# Campsite or CL near Gatwick



## olley (May 1, 2005)

Hi we are taking daughter to Gatwick for early morning flight on sunday feb. 12th, thought we would go down early sat evening, we need a site within walking distance of a restaurant and say 30 miles of Gatwick airport. Any suggestions please.

Olley


----------



## 96097 (Aug 22, 2005)

Hi Olley

Longacres Caravan & Camping Park Cs 
Newchapel Road 
Lingfield
Surrey 
RH7 6LE 
Tel: 01342 833205 
Fax: 01403 710923 
Pitches: 60
Open: All Year Round 
Might be worth a try.
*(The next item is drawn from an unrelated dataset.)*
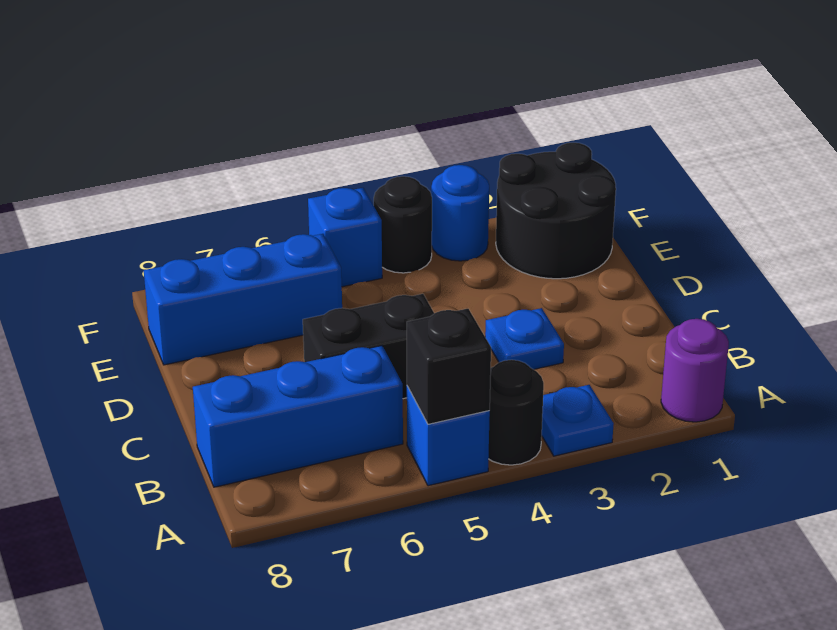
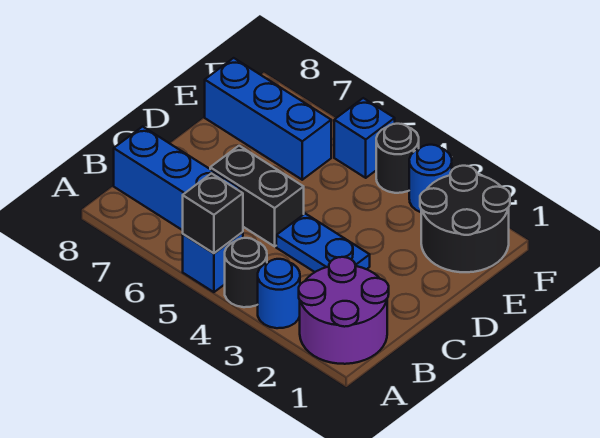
purple 1x1 round brick [661,319,729,422] -> purple 2x2 round brick [299,257,389,364]
blue 1x1 plate [542,385,614,456] -> blue 1x1 round brick [258,259,300,328]
blue 1x1 plate [485,308,564,369] -> blue 1x2 plate [276,214,370,272]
Don't know about restaurant, but pub there.

Sharon


----------



## olley (May 1, 2005)

thanks for that sharon, just had a look, could be ok. its daughters birthday on the saturday, and she wants us to go for a meal, after we get to site.

Olley


----------



## LadyJ (May 9, 2005)

Theres Amberly Fields CC site almost at the end of gatwick runway.


----------



## olley (May 1, 2005)

Thanks ladyj, and theirs a pub/restaurant next door called the flight tavern, will look it up on cc site.

Olley


----------



## billym (Dec 17, 2005)

*site near gatwick*

Alderstead Heath Caravan Club Redhill. Easy for rvs


----------



## olley (May 1, 2005)

Hi all, just got back from CC amberley fields good site about 3 miles from Gatwick alongside the runway, thanks ladyj. Good if you like watching planes takeoff, not so good if your looking for peace and quiet :lol: 

Already two rv's on site a Brave (another couple with great taste) and a Damon Daybreak. Good pub/restaurant next to the entrance to site. Also a Toby about 2 miles away (they do an excellent carvery for 7.99)

Back next weekend to pick the daughter up early monday morning, At this moment she's sunning herself in st. lucia.

Olley


----------